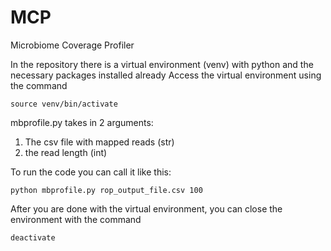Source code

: # MCP

Microbiome Coverage Profiler

In the repository there is a virtual environment (venv) with python and the necessary packages installed already
Access the virtual environment using the command

`source venv/bin/activate`

mbprofile.py takes in 2 arguments:
  1. The csv file with mapped reads (str)
  2. the read length (int)

To run the code you can call it like this:

`python mbprofile.py rop_output_file.csv 100`

After you are done with the virtual environment, you can close the environment with the command

`deactivate`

--

[Your goal] Lay out the listing as a Markdown table with a Row column for the row number and a Text column for each line. Skip blank lines and leave out the pictures.

[Answer to the exercise]
| Row | Text |
|---|---|
| 1 | Source code |
| 2 | : # MCP |
| 3 | Microbiome Coverage Profiler |
| 4 | In the repository there is a virtual environment (venv) with python and the necessary packages installed already |
| 5 | Access the virtual environment using the command |
| 6 | `source venv/bin/activate` |
| 7 | mbprofile.py takes in 2 arguments: |
| 8 |   1. The csv file with mapped reads (str) |
| 9 |   2. the read length (int) |
| 10 | To run the code you can call it like this: |
| 11 | `python mbprofile.py rop_output_file.csv 100` |
| 12 | After you are done with the virtual environment, you can close the environment with the command |
| 13 | `deactivate` |